Nel loro far musica questi tre signori passano indifferentemente da uno standard di Titi Winterstein ad alcune loro bellissime composizioni originali, scritte da Maurizio e Jacopo: l’originalità della loro proposta è data dall’essere un gruppo tutto di corde, non vi sono clarinetti o fisarmoniche di sorta, ma solo le dita che corrono precise sulle tastiere delle chitarre in un continuo scambio di assoli strepitosi ottimamente sorretti dal sempre sorridente Vernuccio, che immaginiamo abbracciato come nei concerti al suo contrabbasso. Un contrabbasso che canta, che spinge quel mulinare di dita sulle chitarre, quell’intrecciarsi di melodie e quello scambiarsi i soli e gli accompagnamenti che danno un fascino particolare a questa musica.

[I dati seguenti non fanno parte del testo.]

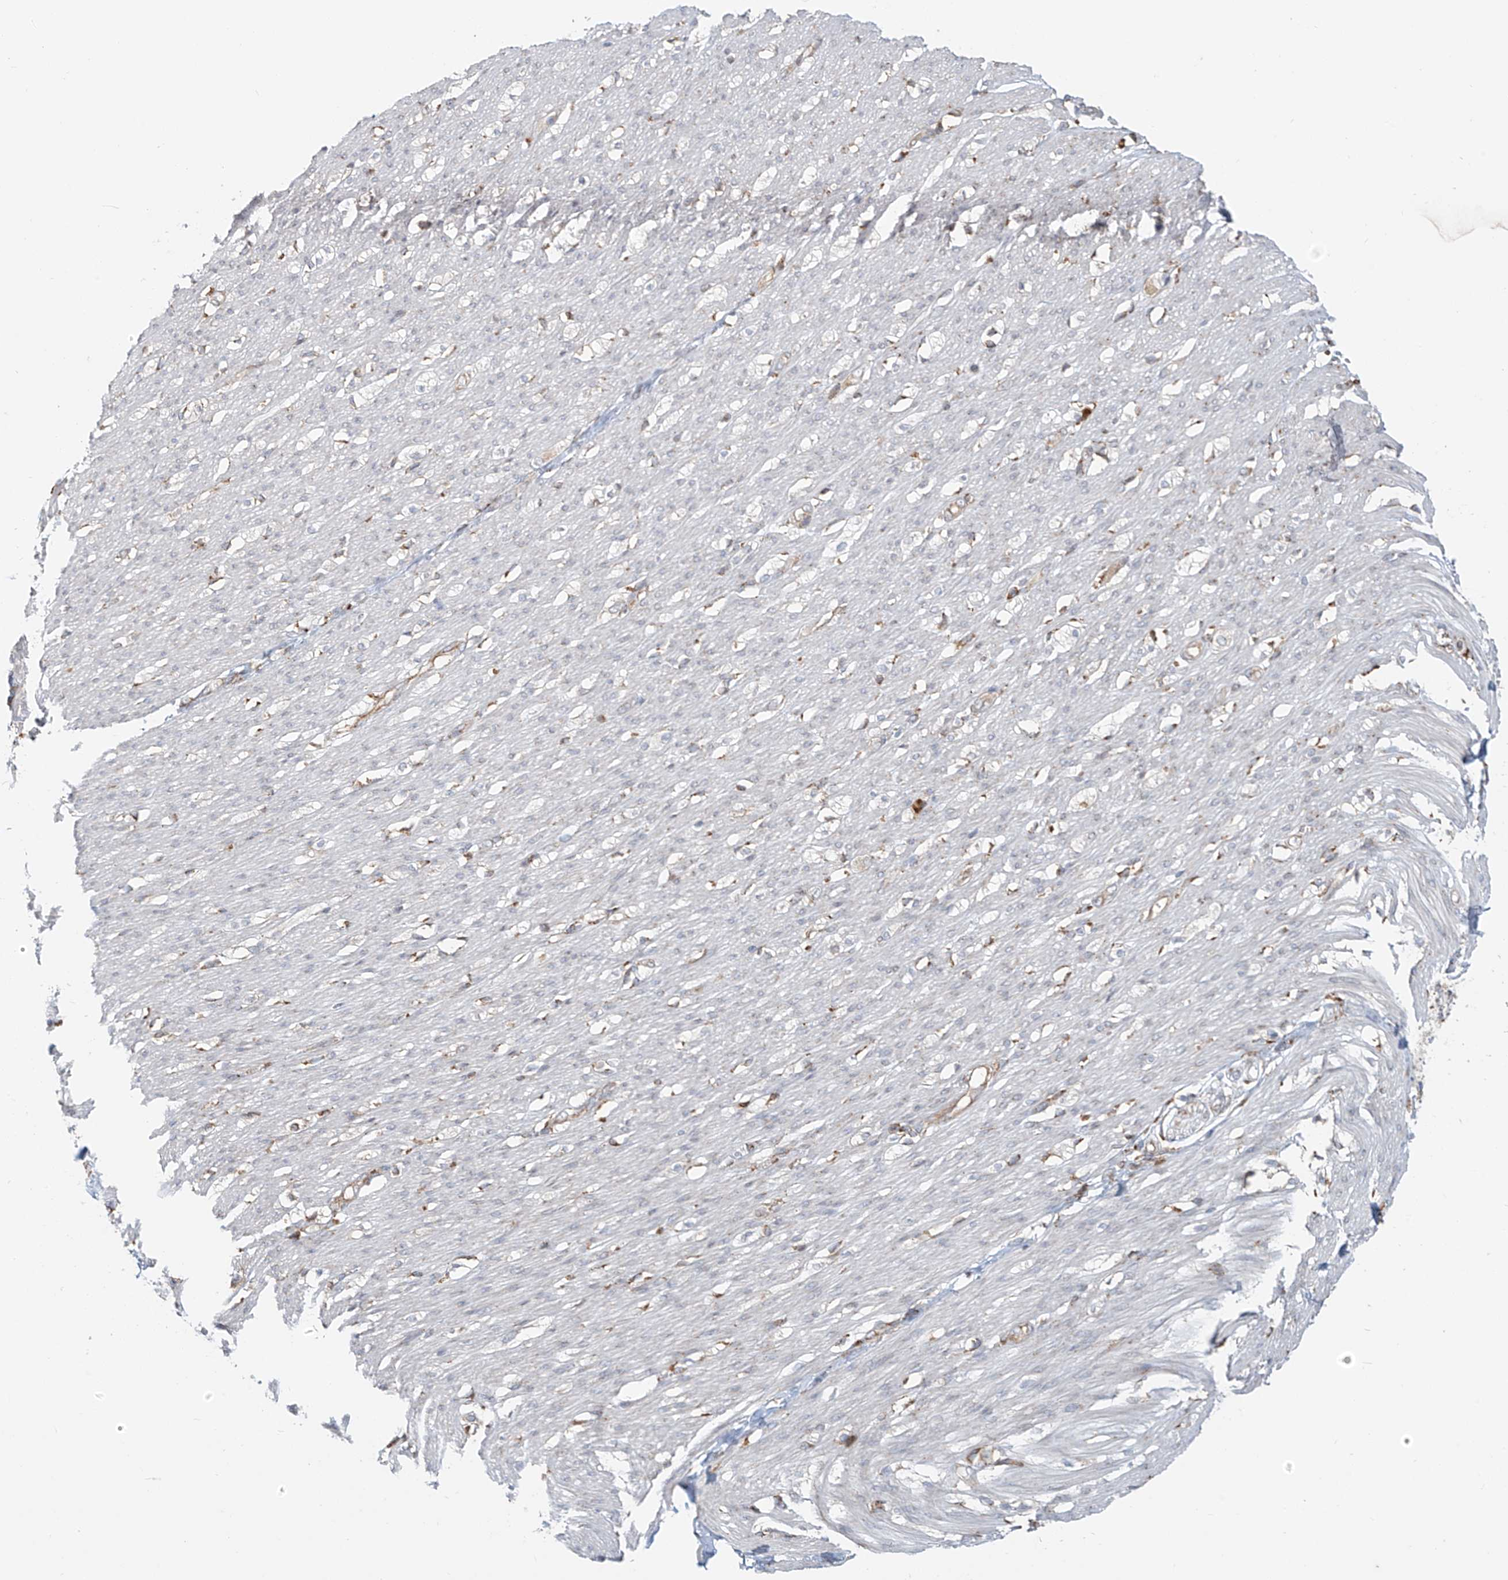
{"staining": {"intensity": "negative", "quantity": "none", "location": "none"}, "tissue": "smooth muscle", "cell_type": "Smooth muscle cells", "image_type": "normal", "snomed": [{"axis": "morphology", "description": "Normal tissue, NOS"}, {"axis": "morphology", "description": "Adenocarcinoma, NOS"}, {"axis": "topography", "description": "Colon"}, {"axis": "topography", "description": "Peripheral nerve tissue"}], "caption": "There is no significant staining in smooth muscle cells of smooth muscle.", "gene": "KATNIP", "patient": {"sex": "male", "age": 14}}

Musica che, si badi bene, nel caso di questi musicisti è diventato in realtà un vero e proprio approccio culturale, uno stile interpretativo con il quale affrontare ogni tipo di brano e al quale piegare un canto popolare così come una nuova composizione. In questa grande forza interpretativa, che già era racchiusa nel Maurizio Geri Swingtet del quale tutti tra fanno parte, sta la bellezza dell’operazione del Djambolulu Swing Trio, con la particolarità, non da poco, di limitarsi (per modo di dire) agli strumenti a corde. Senza dimenticare la voce di Maurizio Geri, che da tempo è al top delle mie preferenze per quanto riguarda i cantanti dell’ambito folk in campo maschile. Ma chissà perché quel nome, direte voi… semplice, ci rimbeccano questi toscanacci… è un nome bizzarro costruito con le iniziali degli artisti che li hanno da sempre ispirati: Django Reinhardt, Boulou Ferré, Lulo Reinhardt.
Guai a non possederlo: è un autentico raggio di sole.